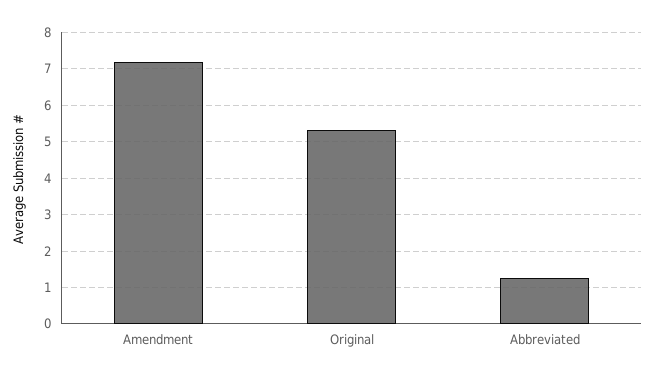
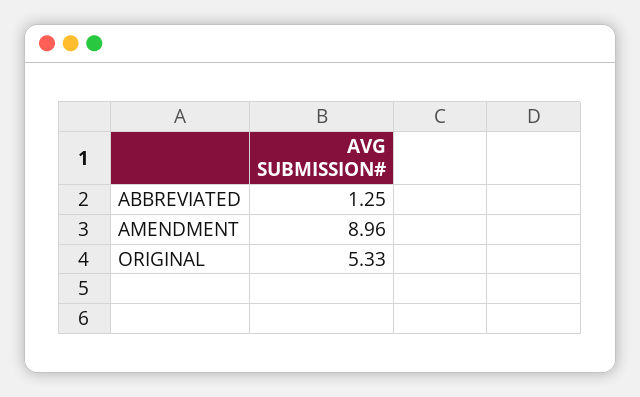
  {
-   "Amendment": 7.2,
+   "Amendment": 8.96,
    "Original": 5.33,
    "Abbreviated": 1.25
  }

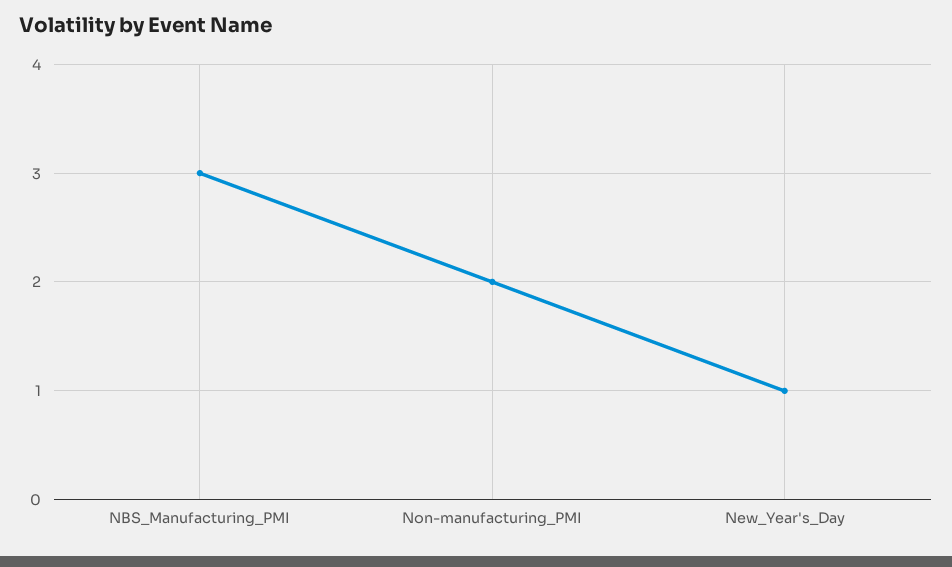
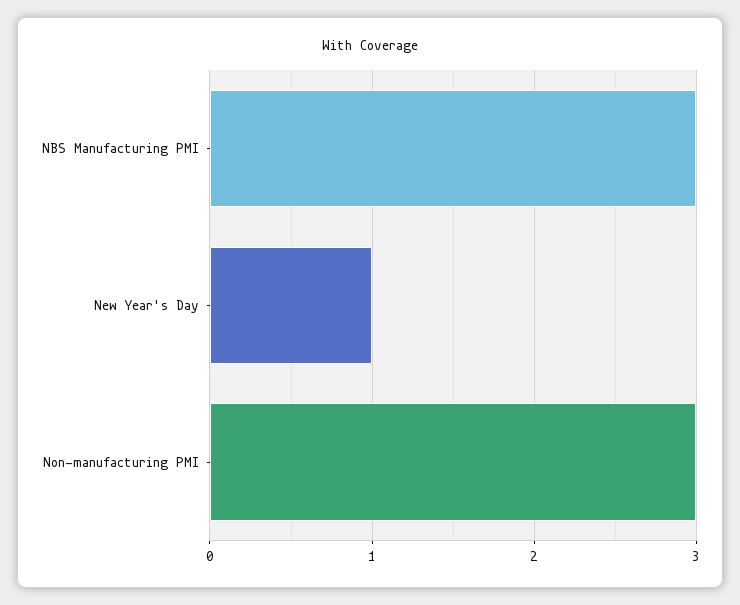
  {
    "NBS_Manufacturing_PMI": 3,
-   "Non-manufacturing_PMI": 2,
+   "Non-manufacturing_PMI": 3,
    "New_Year's_Day": 1
  }

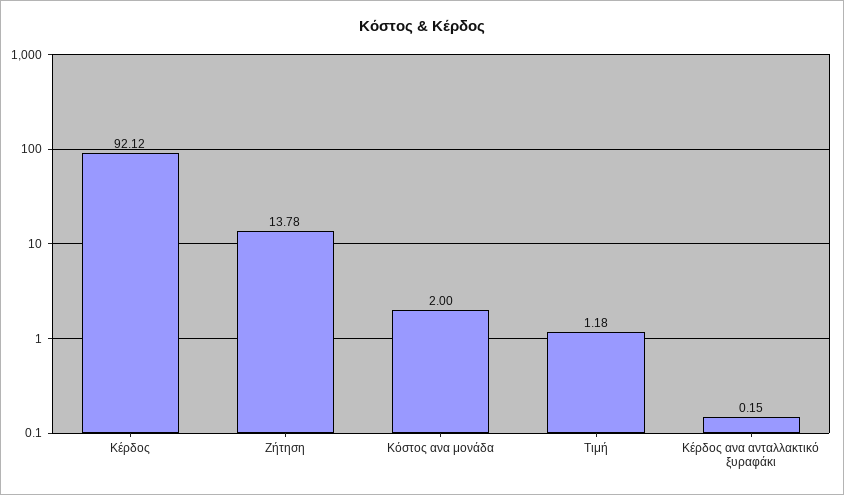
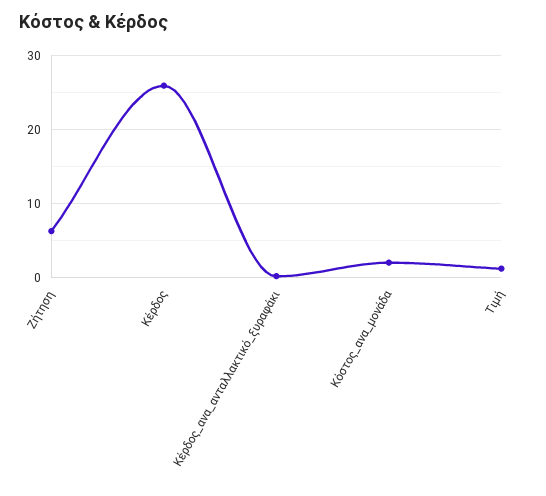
  {
-   "Κέρδος": 92.12,
+   "Κέρδος": 26,
-   "Ζήτηση": 13.78,
+   "Ζήτηση": 6,
    "Κόστος ανα μονάδα": 2,
    "Τιμή": 1.18,
    "Κέρδος ανα ανταλλακτικό ξυραφάκι": 0.15
  }

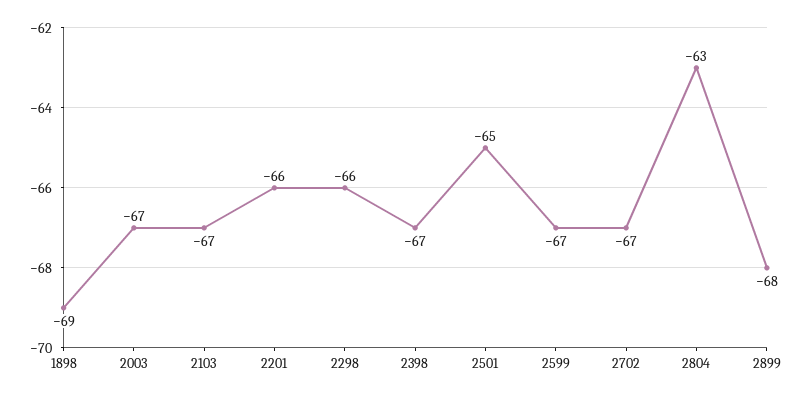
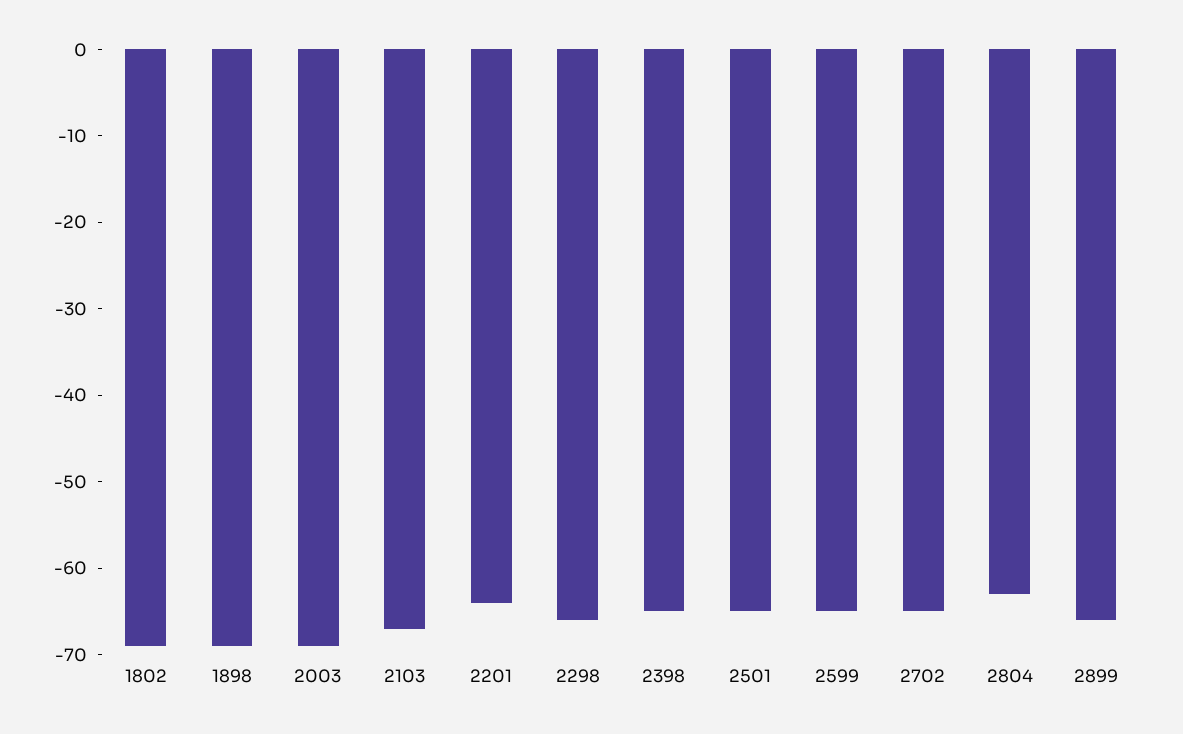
  {
    "1898": -69,
-   "2003": -67,
+   "2003": -69,
    "2103": -67,
-   "2201": -66,
+   "2201": -64,
    "2298": -66,
-   "2398": -67,
+   "2398": -65,
    "2501": -65,
-   "2599": -67,
+   "2599": -65,
-   "2702": -67,
+   "2702": -65,
    "2804": -63,
-   "2899": -68
+   "2899": -66,
+   "1802": -69
  }

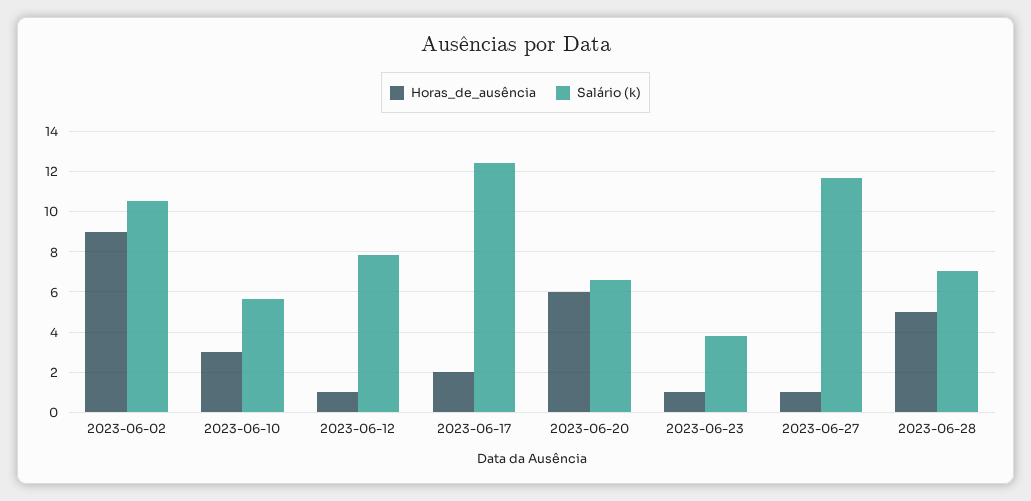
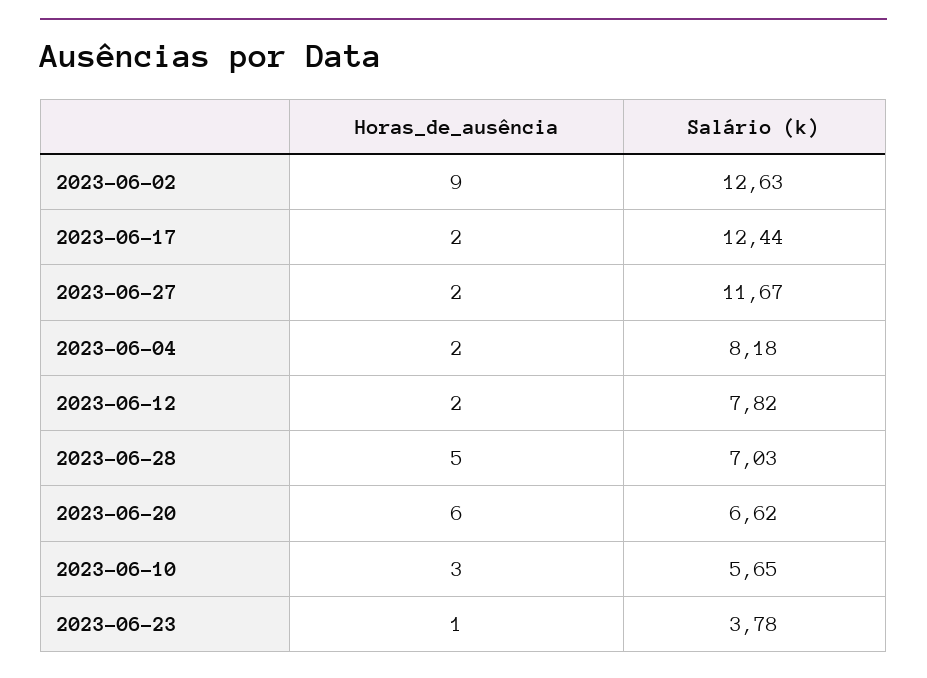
  {
    "Horas_de_ausência": {
      "2023-06-02": 9,
      "2023-06-10": 3,
-     "2023-06-12": 1,
+     "2023-06-12": 2,
      "2023-06-17": 2,
      "2023-06-20": 6,
      "2023-06-23": 1,
-     "2023-06-27": 1,
+     "2023-06-27": 2,
-     "2023-06-28": 5
+     "2023-06-28": 5,
+     "2023-06-04": 2
    },
    "Salário (k)": {
-     "2023-06-02": 10.5,
+     "2023-06-02": 12.63,
      "2023-06-10": 5.65,
      "2023-06-12": 7.82,
      "2023-06-17": 12.44,
      "2023-06-20": 6.62,
      "2023-06-23": 3.78,
      "2023-06-27": 11.67,
-     "2023-06-28": 7.03
+     "2023-06-28": 7.03,
+     "2023-06-04": 8.18
    }
  }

______

Instructions to follow – Look through the material above. Copy each line where the word "Κέρδος" appears.

Answer box –
-   "Κέρδος": 92.12,
+   "Κέρδος": 26,
    "Κέρδος ανα ανταλλακτικό ξυραφάκι": 0.15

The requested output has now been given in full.